July 7, 1928: The Greatest Thing Ever – Sliced Bread!

Otto Frederick Rohwedder was a jeweler by trade, but a dedicated tinkerer at heart. In 1912, while living in St Joseph, Missouri, with his wife and two children, Otto had his “Eureka!” moment which changed the history of lunch forever.

It came to Otto in a flash: What the world needed most was SLICED BREAD!A&P Bread

Convinced that he had hit on a great idea, Rohwedder sold his three jewelry stores and invested the money in his new venture. He assembled a prototype – it held bread slices together with hat pins – but he had a hard time convincing bakeries to adopt his contraption since the pins regularly fell out.

Otto went back to the drawing board but suffered a setback when fire destroyed the factory that contained both the blueprints and his prototype bread slicer.

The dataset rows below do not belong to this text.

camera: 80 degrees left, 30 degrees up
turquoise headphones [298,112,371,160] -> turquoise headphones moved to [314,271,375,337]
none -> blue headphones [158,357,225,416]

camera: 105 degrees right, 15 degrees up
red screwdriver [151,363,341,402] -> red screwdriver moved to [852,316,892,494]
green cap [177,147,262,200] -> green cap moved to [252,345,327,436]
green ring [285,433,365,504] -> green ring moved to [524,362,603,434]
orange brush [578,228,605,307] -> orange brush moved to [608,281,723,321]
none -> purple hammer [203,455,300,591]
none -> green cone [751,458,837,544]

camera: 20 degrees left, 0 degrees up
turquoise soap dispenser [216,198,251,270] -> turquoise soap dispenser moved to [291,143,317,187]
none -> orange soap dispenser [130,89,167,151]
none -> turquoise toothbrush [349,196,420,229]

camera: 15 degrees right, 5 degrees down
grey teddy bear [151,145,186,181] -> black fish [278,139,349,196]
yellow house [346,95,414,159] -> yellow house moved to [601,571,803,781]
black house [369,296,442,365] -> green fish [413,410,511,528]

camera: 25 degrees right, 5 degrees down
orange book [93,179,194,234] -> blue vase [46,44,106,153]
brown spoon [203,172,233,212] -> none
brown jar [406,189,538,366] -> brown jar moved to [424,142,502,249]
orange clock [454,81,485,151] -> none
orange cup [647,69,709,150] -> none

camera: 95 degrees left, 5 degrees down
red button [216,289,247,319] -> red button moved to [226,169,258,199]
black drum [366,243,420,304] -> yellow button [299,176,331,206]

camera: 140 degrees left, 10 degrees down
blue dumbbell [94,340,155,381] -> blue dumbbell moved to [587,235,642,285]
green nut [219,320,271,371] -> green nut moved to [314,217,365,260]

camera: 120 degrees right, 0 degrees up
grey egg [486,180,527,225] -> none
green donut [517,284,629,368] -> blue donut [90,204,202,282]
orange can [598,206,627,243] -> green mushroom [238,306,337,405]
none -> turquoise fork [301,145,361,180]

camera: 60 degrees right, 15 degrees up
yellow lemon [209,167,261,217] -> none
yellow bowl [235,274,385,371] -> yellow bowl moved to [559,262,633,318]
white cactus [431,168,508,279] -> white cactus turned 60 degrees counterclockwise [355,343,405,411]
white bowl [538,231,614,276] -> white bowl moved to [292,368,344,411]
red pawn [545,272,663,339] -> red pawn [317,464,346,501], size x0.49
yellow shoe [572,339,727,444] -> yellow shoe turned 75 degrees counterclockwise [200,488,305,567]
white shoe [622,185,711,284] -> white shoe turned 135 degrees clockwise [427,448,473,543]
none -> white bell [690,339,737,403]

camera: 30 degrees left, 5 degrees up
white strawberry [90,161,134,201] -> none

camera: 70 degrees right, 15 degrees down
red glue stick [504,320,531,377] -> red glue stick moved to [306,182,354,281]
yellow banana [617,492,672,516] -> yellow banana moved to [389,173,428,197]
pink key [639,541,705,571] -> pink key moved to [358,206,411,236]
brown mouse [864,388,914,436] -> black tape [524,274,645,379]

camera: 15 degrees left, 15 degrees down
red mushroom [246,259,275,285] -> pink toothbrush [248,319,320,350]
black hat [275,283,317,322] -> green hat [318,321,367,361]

By 1927 he had designed another slicing machine. This one not only sliced  loaves, but it also wrapped them in paper to keep the bread fresh and the loaf in one piece. Most bakers were again skeptical, but Frank Bench, a friend of Rohwedder’s who baked in Chillicothe, Missouri, agreed to put the bread slicer to the test.

The very first loafs of “Sliced Kleen Maid Bread”, hit the shelves on July 7, 1928. Sales skyrocketed almost overnight.

Wonder Bread and several other major companies were soon slicing bread with Rohwedder’s machines. By 1933 sandwich bread had become a household staple and eighty percent of the bread baked in America went through the slicing machine. Sandwiches for lunch were now simple to prepare – until World War II broke out…

When America began rationing food in 1943, the Federal food administrators announced that the country would have to go without sliced bread. Government officials, in their bureaucratic wisdom, explained that “the ready-sliced loaf must have a heavier wrapping than an unsliced one if it is not to dry out.” According to the ban, no bakery or deli was permitted to slice its own bread, and American families were forced to cut loaves themselves.

The public outrage was immediate and overwhelming. Two months later the government remarkably determined that the money saved the ban from un-sliced bread was negligible and the ban was rescinded.

Lunch once again became a simple pleasure to prepare.